-- Start --
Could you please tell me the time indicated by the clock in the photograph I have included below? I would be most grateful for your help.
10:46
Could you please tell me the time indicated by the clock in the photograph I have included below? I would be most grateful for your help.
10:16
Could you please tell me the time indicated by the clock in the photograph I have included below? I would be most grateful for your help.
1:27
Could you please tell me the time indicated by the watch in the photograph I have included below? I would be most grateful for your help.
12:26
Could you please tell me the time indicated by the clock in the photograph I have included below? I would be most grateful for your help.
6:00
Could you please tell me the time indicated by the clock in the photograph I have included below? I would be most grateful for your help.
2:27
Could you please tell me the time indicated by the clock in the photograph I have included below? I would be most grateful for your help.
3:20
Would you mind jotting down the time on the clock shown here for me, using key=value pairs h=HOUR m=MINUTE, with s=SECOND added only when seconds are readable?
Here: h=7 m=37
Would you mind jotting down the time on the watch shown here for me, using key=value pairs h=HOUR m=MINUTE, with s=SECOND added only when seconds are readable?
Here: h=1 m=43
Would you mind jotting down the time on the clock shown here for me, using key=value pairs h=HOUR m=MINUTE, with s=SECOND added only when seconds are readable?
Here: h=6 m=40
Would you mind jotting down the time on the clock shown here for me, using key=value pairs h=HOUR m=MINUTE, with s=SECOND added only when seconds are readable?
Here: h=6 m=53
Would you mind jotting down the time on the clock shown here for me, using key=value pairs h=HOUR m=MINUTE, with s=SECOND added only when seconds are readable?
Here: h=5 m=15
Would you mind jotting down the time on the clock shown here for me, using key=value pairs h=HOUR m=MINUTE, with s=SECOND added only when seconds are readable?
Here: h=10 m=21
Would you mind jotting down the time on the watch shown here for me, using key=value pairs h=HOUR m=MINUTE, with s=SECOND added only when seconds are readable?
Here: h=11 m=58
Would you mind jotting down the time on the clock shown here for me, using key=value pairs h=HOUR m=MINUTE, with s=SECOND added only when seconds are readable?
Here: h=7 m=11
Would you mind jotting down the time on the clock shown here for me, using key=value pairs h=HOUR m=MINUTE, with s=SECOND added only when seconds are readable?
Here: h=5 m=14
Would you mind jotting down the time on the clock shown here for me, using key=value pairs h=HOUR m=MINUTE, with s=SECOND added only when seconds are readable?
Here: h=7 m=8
-- End --
## REQUEST
Rewrite the lines above, substituting "thankful" for every occurrence of "grateful" and changing nothing else.

## EXERCISE RESULT
Could you please tell me the time indicated by the clock in the photograph I have included below? I would be most thankful for your help.
10:46
Could you please tell me the time indicated by the clock in the photograph I have included below? I would be most thankful for your help.
10:16
Could you please tell me the time indicated by the clock in the photograph I have included below? I would be most thankful for your help.
1:27
Could you please tell me the time indicated by the watch in the photograph I have included below? I would be most thankful for your help.
12:26
Could you please tell me the time indicated by the clock in the photograph I have included below? I would be most thankful for your help.
6:00
Could you please tell me the time indicated by the clock in the photograph I have included below? I would be most thankful for your help.
2:27
Could you please tell me the time indicated by the clock in the photograph I have included below? I would be most thankful for your help.
3:20
Would you mind jotting down the time on the clock shown here for me, using key=value pairs h=HOUR m=MINUTE, with s=SECOND added only when seconds are readable?
Here: h=7 m=37
Would you mind jotting down the time on the watch shown here for me, using key=value pairs h=HOUR m=MINUTE, with s=SECOND added only when seconds are readable?
Here: h=1 m=43
Would you mind jotting down the time on the clock shown here for me, using key=value pairs h=HOUR m=MINUTE, with s=SECOND added only when seconds are readable?
Here: h=6 m=40
Would you mind jotting down the time on the clock shown here for me, using key=value pairs h=HOUR m=MINUTE, with s=SECOND added only when seconds are readable?
Here: h=6 m=53
Would you mind jotting down the time on the clock shown here for me, using key=value pairs h=HOUR m=MINUTE, with s=SECOND added only when seconds are readable?
Here: h=5 m=15
Would you mind jotting down the time on the clock shown here for me, using key=value pairs h=HOUR m=MINUTE, with s=SECOND added only when seconds are readable?
Here: h=10 m=21
Would you mind jotting down the time on the watch shown here for me, using key=value pairs h=HOUR m=MINUTE, with s=SECOND added only when seconds are readable?
Here: h=11 m=58
Would you mind jotting down the time on the clock shown here for me, using key=value pairs h=HOUR m=MINUTE, with s=SECOND added only when seconds are readable?
Here: h=7 m=11
Would you mind jotting down the time on the clock shown here for me, using key=value pairs h=HOUR m=MINUTE, with s=SECOND added only when seconds are readable?
Here: h=5 m=14
Would you mind jotting down the time on the clock shown here for me, using key=value pairs h=HOUR m=MINUTE, with s=SECOND added only when seconds are readable?
Here: h=7 m=8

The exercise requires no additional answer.